さらに、「仮設住宅も3年目に入り、床が抜けて来たり、さまざまな不具合が出てくる。しかし、修理を依頼すると『いや、まだ3年しか経ってない』と言う。『まず現状を、現場を見てくれ』と担当者を引っ張ってきて、『あんた、ここで生活できる?』と訊いても、『いや。もうちょっと…』などと言う。そこで、『うちの予算でやって、あとで県の方に請求書を回します。それでいいですか』と脅しをかけると、ようやく、やる」と実例を紹介し、「平時ではないのだから、特別法でやっていくべきだ」と主張した。
「浪江町が、たとえば(避難先の)茨城県のどこどこ町に言っても、聞いてくれない。県が言わないとダメ。でも、県はやらない。自分は人が良い方だが、だんだんと(性格が)悪くなってくる。自分の目の前で、担当者に確認の電話させたりすると、『そこまでしなくても』と言われるが、『あんた達は、やるやると言って、いつまでもやらないから』と言い返す」。馬場町長は、時に会場の笑いを誘いながらも、苦労したエピソードを紹介した。その上で、「こうした、寝る暇もない日々が、50日も続いた。おかしくもなってくる」と本音を漏らした。
最後に、馬場町長は「ホームページ上で、浪江町内に設置された40台のカメラを用いて、『ふるさとの今』をリアルタイムで流している。いつでも故郷が見える安心感を提供することにより、避難民のきずなを再生、維持する狙いがある。カメラによって、町内の火災が2件発見されたこともある」と話した。
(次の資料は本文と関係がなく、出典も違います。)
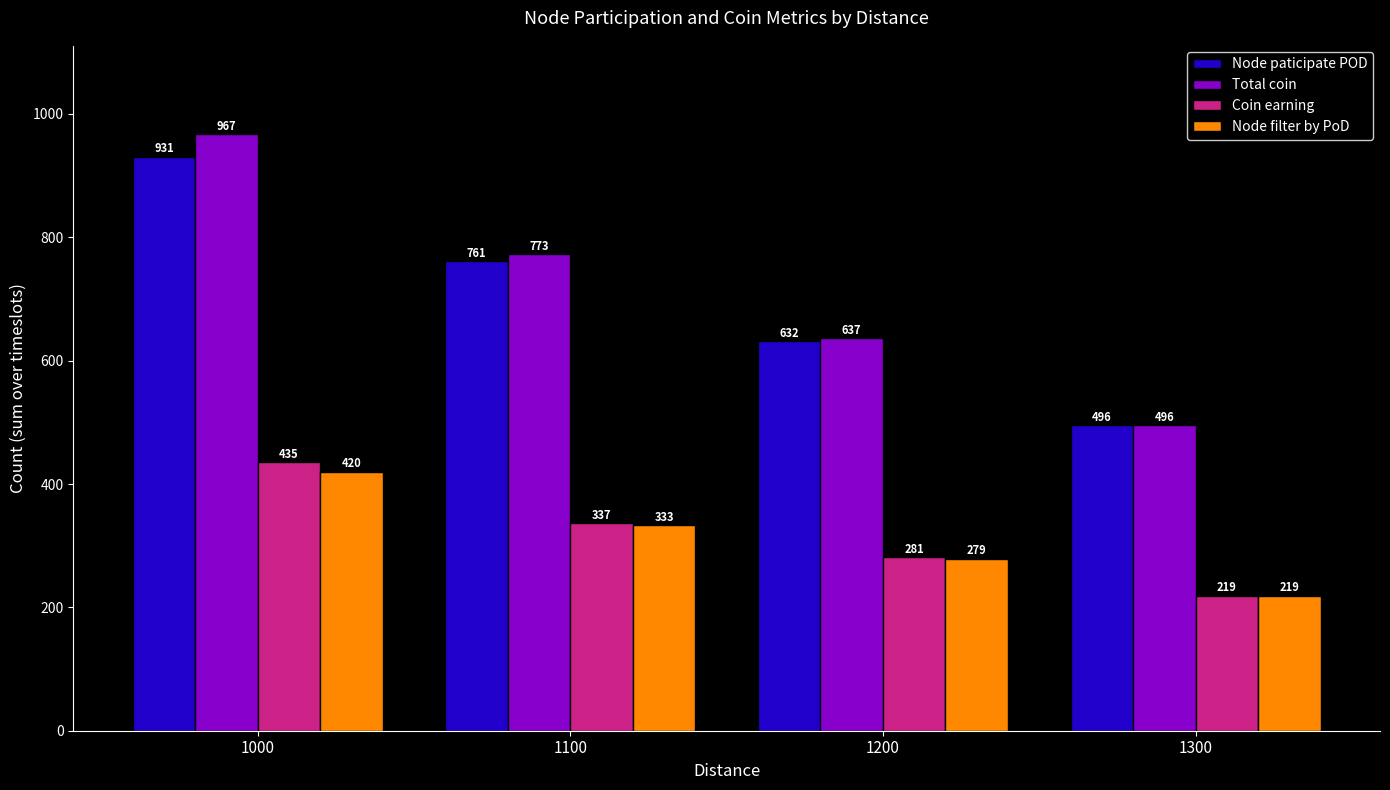

Reading left to right, extract all data points from this chart.

Node paticipate POD: 1000=931	1100=761	1200=632	1300=496
Total coin: 1000=967	1100=773	1200=637	1300=496
Coin earning: 1000=435	1100=337	1200=281	1300=219
Node filter by PoD: 1000=420	1100=333	1200=279	1300=219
さらに、「ホールボディカウンターによる被曝検査や、甲状腺検査の結果も発表。全国で避難者の『しゃべり場』を作ったり、スポーツ大会を企画したりもしている。山形、新潟、埼玉、千葉、京都には、復興支援委員を配置しているが、今年はさらに5ヵ所、増やして行く。放射線測定器やガラスバッジを、町民全員に配布もしている」と、現在の取り組みを紹介した。